Târihçi Yılmaz Öztuna, yazdığı bir makâlesinde, “İstanbul için ne dediler?” başlığı altında, bazı meşhûr kimselerin, bu konudaki önemli sözlerini nakletmiştir…
Sanat târihçisi, bilim adamı Prof. Dr. Semâvî Eyice diyor ki:
“Eskiden İstanbul’un gürül gürül akan dereleri, pek çok canlıya ev sâhipliği yapan ormanları varmış. Hepsi şehirleşmenin kurbânı oldu. Sayısız târihî eser, İstanbul’u güzelleştiriyoruz diye tahrip edildi, yıkıldı… Düşünün ki İstanbul, zamanının en büyük İslâm devletinin başkenti idi…” [Betül Altınbaşak, Türkiye Gazetesi/Pazar Kahvesi, 6 Eylül 2009 Pazar]
Yine Prof. Dr. Semâvî Eyice diyor ki:
Eski İstanbul’la bugünü kıyâslarsak şu netîce ortaya çıkıyor:
“İstanbul, özünü kaybetti ve kaybetmeye de devâm ediyor. İstanbul’u üç açıdan incelemek lâzım; coğrafî, topografik ve târihî yönlerden.”
Târihçi Yılmaz Öztuna, yazdığı bir makâlesinde, “İstanbul için ne dediler?” başlığı altında, bazı meşhûr kimselerin, bu konudaki önemli sözlerini nakletmiştir:
1- İspanyol gezgini Pedro (16. Asır seyyâhlarından): “Yeryüzünde İstanbul kadar uygun bir yere kurulmuş bir şehir yoktur…”
2- P. Gyllius (16. asır): “Dünyânın her şehri ortadan kalkabilir. Fakat coğrafî konumu bakımından İstanbul ise, insanlar var oldukça devâm edecektir…”
3- Rus Çarı Büyük Petro (ö. 18. asır başı): “İstanbul’a hükmeden, bütün cihâna hükümrân olur.
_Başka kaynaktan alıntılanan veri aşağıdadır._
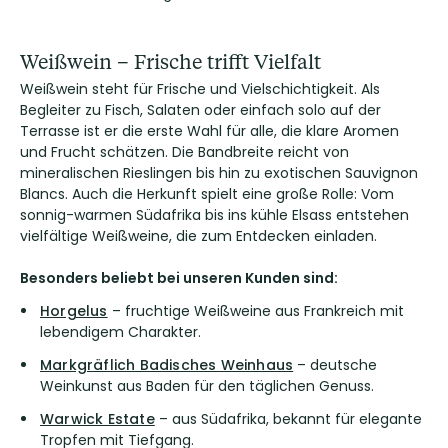
Weißwein – Frische trifft Vielfalt
Weißwein steht für Frische und Vielschichtigkeit. Als
Begleiter zu Fisch, Salaten oder einfach solo auf der
Terrasse ist er die erste Wahl für alle, die klare Aromen
und Frucht schätzen. Die Bandbreite reicht von
mineralischen Rieslingen bis hin zu exotischen Sauvignon
Blancs. Auch die Herkunft spielt eine große Rolle: Vom
sonnig-warmen Südafrika bis ins kühle Elsass entstehen
vielfältige Weißweine, die zum Entdecken einladen.
Besonders beliebt bei unseren Kunden sind:
Horgelus
– fruchtige Weißweine aus Frankreich mit
lebendigem Charakter.
Markgräflich Badisches Weinhaus
– deutsche
Weinkunst aus Baden für den täglichen Genuss.
Warwick Estate
– aus Südafrika, bekannt für elegante
Tropfen mit Tiefgang.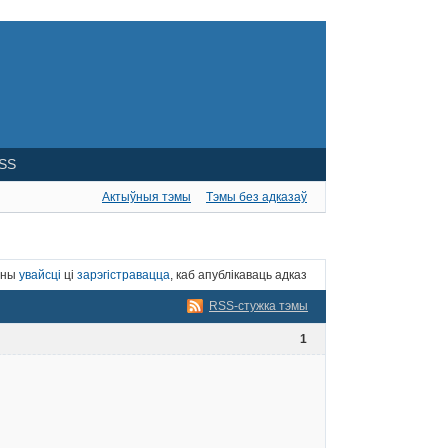
SS
Актыўныя тэмы
Тэмы без адказаў
нны
увайсці
ці
зарэгістравацца
, каб апублікаваць адказ
RSS-стужка тэмы
1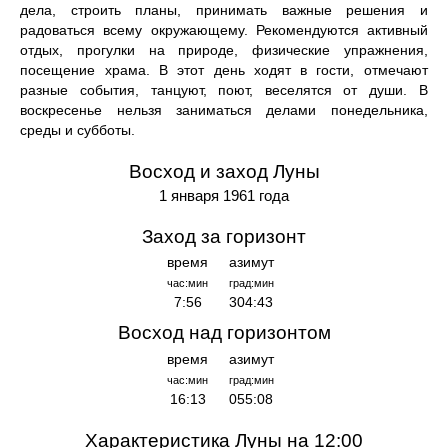
дела, строить планы, принимать важные решения и
радоваться всему окружающему. Рекомендуются активный
отдых, прогулки на природе, физические упражнения,
посещение храма. В этот день ходят в гости, отмечают
разные события, танцуют, поют, веселятся от души. В
воскресенье нельзя заниматься делами понедельника,
среды и субботы.
Восход и заход Луны
1 января 1961 года
Заход за горизонт
время
азимут
час:мин
град:мин
7:56
304:43
Восход над горизонтом
время
азимут
час:мин
град:мин
16:13
055:08
Характеристика Луны на 12:00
Onun için, mümkün olduğu kadar İstanbul’a yaklaşmak gerekir…”
4- Baron de Tott (ö. 1785): “Dünyânın başkenti olarak tercîh edilecek en müsâit şehir İstanbul’dur; âdetâ kâinâtın coğrâfî merkezidir…”
5- İspanyol generali Miranda (ö. 1786): “Manzarasının olağanüstü olması hakkında bir fikir vermem bile mümkün değil. Tabîatla iç içe girmiş, çok uyumlu bir mi’mârî, gözlerimi kamaştırdı…”
6- Napolyon (ö. 18. asır sonu): “İstanbul’a sâhip olan dünyâya hükmeder. Dünyâ tek bir devlet olsa idi, taht şehrinin İstanbul olması gerekirdi…”
7- Ermeni coğrafyacısı İnciciyân (ö. 1804): “Eski ve yeni bütün yazarlar, İstanbul’un, dünyânın en seçkin yerinde bulunduğunu bildirmişlerdir…”
8- Hammer tarihini Fransızca’ya çeviren Joseph Heller (ö. 19. asır): “İstanbul dünyânın gerçek başkentidir. Coğrafya konumu bakımından, yeryüzünde rakîbi yoktur. Herkes bu husûsta aynı fikirdedir…”
9- Fransız D. de Fontmagne (ö. 1856): “Dünyâda hiçbir şehir, İstanbul kadar güzel olamaz. Yalılar, köşkler, konaklar, bahçeler, minâreler, kubbeler, sarâylar şehri ki; Asyâ ile Avrupa’nın uyumlu estetiğini, güzelliği karşısında insanın dili tutulacak derecede âhenkle yansıtıyor…”
10- Alphonse de Lamartine: “İstanbul biricik ve kıyâs kabûl etmez bir şehirdir. Manzarasının güzelliğini hiçbir fırça ve kalem lâyıkıyla tasvîr edemez…”
11- İngiliz Mrs. Max Müller (ö. 1893): “Doğu ile Batı’yı çok iyi birleştirmiş, insana hayât ve yaşama sevinci, neş’e ve canlı bir güzellik duygusu veren emsâlsiz bir şehir…”
12- İngiliz Lady Dorina Neave (ö. 1933): “Daha muhteşem bir manzara yeryüzünde mevcut değildir. Haşmetli kubbeleri, birbirinden güzel sayfiyeleri ile İstanbul, dünyâ şehirlerinin kraliçesidir…”
[Türkiye Gazetesi, 27.06.2009 (bazı tasarruflarla). Bu makâle, ayrıca 5 Temmuz 2010 târihli “Türkiye Takvimi”nin arka sayfasında da çıkmıştır.]